## Extract to read
※

I question them, and they tell me:

"I cook with pickled pork, and kitchen bouquet, and Worcester sauce and stuff like that."

Those condiments are all very high in sodium. A lot of times it's not that you use salt but that sodium gets into your food through all these seasonings and things. However, salt is an acquired taste. We are not born liking salt. We learn to like it. The more we use, the more we want. Along with that I might tell you that human beings are born with a sweet tooth. But, you are not born craving salt. You learn to like it. Again, I would watch the hidden sources of sodium that might be getting in. If you have a low-salt diet, great, that's wonderful. Keep it up.

Q: If a person weighs 100 pounds, how much protein should that person be eating?

A: The standard formula is: .8 gram of protein per kilogram of body weight. A hundred pounds would be 45 kilograms, and you multiply 45 times .8, which would give about 36 grams of protein. Now an ounce of meat has about 7 grams of protein in it. A cup of milk has about 8 grams of protein in it. So that 36 grams adds up very quickly. As you can see, the average American really overeats protein.

※

## Explore the material
A - In the nutrition extract, about how many grams of protein are in a cup of milk?
B - Copy word for word everything in the nutrition extract from "I question them, and" down to "person be eating?".

## Data extract
※

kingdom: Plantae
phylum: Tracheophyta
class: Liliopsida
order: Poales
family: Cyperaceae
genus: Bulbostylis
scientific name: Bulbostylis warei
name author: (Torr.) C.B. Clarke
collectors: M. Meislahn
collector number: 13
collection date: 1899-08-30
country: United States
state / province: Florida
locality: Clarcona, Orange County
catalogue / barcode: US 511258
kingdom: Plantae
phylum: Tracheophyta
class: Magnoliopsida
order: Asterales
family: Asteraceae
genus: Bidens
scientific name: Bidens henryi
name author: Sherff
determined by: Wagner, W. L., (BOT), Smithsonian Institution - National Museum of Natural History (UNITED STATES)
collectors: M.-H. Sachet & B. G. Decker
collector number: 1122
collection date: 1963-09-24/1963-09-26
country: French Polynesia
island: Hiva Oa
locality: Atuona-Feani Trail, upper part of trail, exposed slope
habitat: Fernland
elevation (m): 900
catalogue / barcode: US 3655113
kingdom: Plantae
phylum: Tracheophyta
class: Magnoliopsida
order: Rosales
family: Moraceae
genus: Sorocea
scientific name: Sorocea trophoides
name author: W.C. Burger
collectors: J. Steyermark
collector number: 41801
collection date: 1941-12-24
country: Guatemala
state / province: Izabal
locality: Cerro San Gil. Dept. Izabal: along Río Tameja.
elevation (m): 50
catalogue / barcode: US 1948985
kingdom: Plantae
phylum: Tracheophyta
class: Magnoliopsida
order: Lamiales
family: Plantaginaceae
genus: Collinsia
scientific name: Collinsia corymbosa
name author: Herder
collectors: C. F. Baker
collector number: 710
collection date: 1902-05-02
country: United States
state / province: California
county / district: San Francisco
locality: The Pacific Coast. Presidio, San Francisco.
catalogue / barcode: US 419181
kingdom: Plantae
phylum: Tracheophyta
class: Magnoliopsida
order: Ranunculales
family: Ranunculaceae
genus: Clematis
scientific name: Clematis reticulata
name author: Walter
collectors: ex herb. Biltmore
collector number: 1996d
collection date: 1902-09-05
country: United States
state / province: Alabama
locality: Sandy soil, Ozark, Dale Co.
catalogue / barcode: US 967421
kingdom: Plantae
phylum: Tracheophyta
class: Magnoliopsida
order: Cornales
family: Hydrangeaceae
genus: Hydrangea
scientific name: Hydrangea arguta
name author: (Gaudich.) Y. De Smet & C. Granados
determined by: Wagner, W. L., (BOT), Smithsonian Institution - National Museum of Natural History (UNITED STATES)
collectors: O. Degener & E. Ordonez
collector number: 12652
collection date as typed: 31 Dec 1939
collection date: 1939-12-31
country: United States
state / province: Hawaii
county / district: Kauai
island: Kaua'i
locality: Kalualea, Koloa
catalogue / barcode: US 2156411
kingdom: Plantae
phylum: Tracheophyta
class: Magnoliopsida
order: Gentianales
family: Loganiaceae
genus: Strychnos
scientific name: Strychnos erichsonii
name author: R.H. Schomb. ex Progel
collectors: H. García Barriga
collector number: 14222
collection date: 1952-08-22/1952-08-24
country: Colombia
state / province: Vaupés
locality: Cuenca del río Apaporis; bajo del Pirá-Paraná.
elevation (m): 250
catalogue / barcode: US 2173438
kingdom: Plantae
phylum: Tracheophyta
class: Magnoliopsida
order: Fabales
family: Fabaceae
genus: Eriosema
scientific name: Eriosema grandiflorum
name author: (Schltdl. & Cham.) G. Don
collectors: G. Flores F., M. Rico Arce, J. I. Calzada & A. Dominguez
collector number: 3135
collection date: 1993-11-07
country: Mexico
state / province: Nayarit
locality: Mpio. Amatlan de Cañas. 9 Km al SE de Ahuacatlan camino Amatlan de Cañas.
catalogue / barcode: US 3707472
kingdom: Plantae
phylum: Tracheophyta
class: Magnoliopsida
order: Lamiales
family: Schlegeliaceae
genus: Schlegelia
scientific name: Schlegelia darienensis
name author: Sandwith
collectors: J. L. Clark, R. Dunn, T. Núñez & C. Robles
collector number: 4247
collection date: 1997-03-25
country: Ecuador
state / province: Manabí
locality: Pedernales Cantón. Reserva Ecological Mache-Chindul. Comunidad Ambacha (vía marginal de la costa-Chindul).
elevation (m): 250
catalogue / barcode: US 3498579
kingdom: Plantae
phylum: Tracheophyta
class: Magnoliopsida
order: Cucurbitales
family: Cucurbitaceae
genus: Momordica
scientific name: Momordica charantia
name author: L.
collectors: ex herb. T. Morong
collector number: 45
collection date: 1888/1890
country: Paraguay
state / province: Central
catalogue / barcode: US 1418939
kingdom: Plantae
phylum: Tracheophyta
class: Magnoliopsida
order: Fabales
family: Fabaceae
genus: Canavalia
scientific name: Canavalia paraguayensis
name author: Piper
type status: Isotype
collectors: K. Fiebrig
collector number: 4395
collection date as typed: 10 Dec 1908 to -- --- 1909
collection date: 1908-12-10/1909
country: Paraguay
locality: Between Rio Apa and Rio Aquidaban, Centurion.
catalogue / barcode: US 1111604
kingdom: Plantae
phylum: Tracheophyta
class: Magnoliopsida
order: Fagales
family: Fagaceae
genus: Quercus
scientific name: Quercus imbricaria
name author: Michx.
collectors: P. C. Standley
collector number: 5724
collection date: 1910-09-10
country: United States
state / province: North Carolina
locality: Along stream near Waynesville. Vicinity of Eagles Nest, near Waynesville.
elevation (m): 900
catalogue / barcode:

※

## Answer list
A - About 8 grams.

B -
I question them, and they tell me:

"I cook with pickled pork, and kitchen bouquet, and Worcester sauce and stuff like that."

Those condiments are all very high in sodium. A lot of times it's not that you use salt but that sodium gets into your food through all these seasonings and things. However, salt is an acquired taste. We are not born liking salt. We learn to like it. The more we use, the more we want. Along with that I might tell you that human beings are born with a sweet tooth. But, you are not born craving salt. You learn to like it. Again, I would watch the hidden sources of sodium that might be getting in. If you have a low-salt diet, great, that's wonderful. Keep it up.

Q: If a person weighs 100 pounds, how much protein should that person be eating?